Case Western Reserve University’s Inamori International Center for Ethics and Excellence will award its 2011 Inamori Ethics Prize on Wednesday, Sept. 7, to human rights attorney Beatrice Mtetwa. Mtetwa will be recognized for her efforts to fight injustice in her home country of Zimbabwe.
The Inamori celebration begins with an academic symposium at 12:30 p.m. in the Inamori Center for Ethics and Excellence, located on the ground level of Crawford Hall. The event is free and open to the public, but seating is limited. Tickets are not required for the symposium.
Then, from 5:30 to 6:30 p.m. in Severance Hall (tickets required), Mtetwa will be honored with the Inamori medal and monetary award for her courage in fighting the injustice endured by everyday citizens and using her legal skills to free local and foreign journalists silenced with imprisonment or expelled from Zimbabwe. During the ceremony there will be musical performances and a video about Mtetwa’s work, and she will speak about her experiences.
Among those rescued reporters is Andrew Meldrum, now the deputy managing editor of the GlobalPost and one of the symposium’s panelists.
“The government tried to deport me. Beatrice convinced me to challenge that on the grounds that 1 million other people in Zimbabwe had valid resident permits like mine, and if I allowed the government to deport me by the stroke of a cabinet minister’s pen, it would weaken the rights of many others,” Meldrum said. “The judge ruled in my favor.”
These kinds of victories have come at a price for Mtetwa, who has endured death threats and physical assaults. But her stoicism has served as a shining example of ethical leadership.
Meldrum described Mtetwa as fearless and determined. “When she goes to a police station, officers take notice and listen to her. She is persuasive and authoritative in court and wins more cases than most, even though she is going against the [Robert] Mugabe government,” he said.
“She has defended many other journalists, both Zimbabwean and foreign, with the same zeal,” he continued. “Her work has led the way in the battle for press freedom, democracy and human rights in Zimbabwe.”
Mtetwa is the fourth recipient of the Inamori Ethics Prize. Others recipients were Stan Brock, founder of Remote Area Medical (2010); Mary Robinson, Ireland’s first woman president (2009); and Frances Collins, geneticist and leader of the Human Genome Project (2008). The prize was established with a generous gift from Kazuo Inamori, founder of Kyocera Corp. and Japanese telecommunications giant KDDI.
Both the symposium and award ceremony are free and open to the public. Tickets are required for the ceremony at Severance Hall. Call the Severance Hall box office at 216.231.1111 for reservations, or get your tickets online.
Symposium panelists:
Peter Godwin, author of best-selling memoirs about his work in Zimbabwe, When a Crocodile Eats the Sun and The Fear. Like Mtetwa, Godwin practiced law in Zimbabwe and later became a foreign correspondent, reporting on more than 60 countries. He has worked and contributed to news stories in such media as the London Sunday Times, BBC, Vanity Fair, National Geographic and The New York Times.
Tom McDonald, an equity partner at Baker & Hostetler LLP and former U.S. Ambassador to Zimbabwe from 1997-2001. During that time, he guided U.S. foreign policy during the critical juncture when the country faced a war in the Congo, human rights violations, threats of terrorism and the HIV/AIDS pandemic.

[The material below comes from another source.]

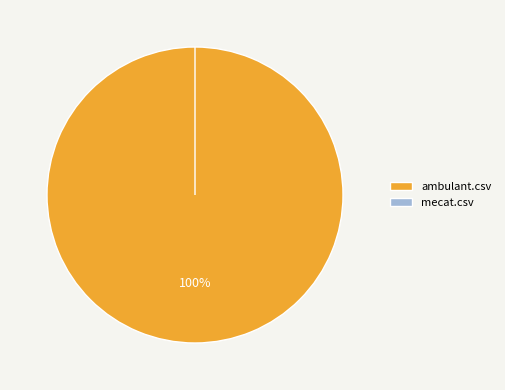

How many slices are in this pie chart?

2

Andrew Meldrum, deputy managing editor and regional editor for Africa at the GlobalPost. He has covered Zimbabwe since 1980—first for the Guardian and The Economist and later as bureau chief for Agence France-Presse. He benefited from Beatrice Mtetwa’s legal skills after his arrest in 2002 for “publishing a falsehood.” Later he was illegally expelled from the country. His memoir, Where We Have Hope, recounts his 23 years in Zimbabwe.
Rhonda Y. Williams, associate professor of history at Case Western Reserve University, director of the Social Justice Institute and director of a postdoctoral fellowship in African American studies. She has written The Politics of Public Housing: Black Women’s Struggles Against Urban Inequality and co-edits the book series Justice, Power and Politics with the University of North Carolina Press.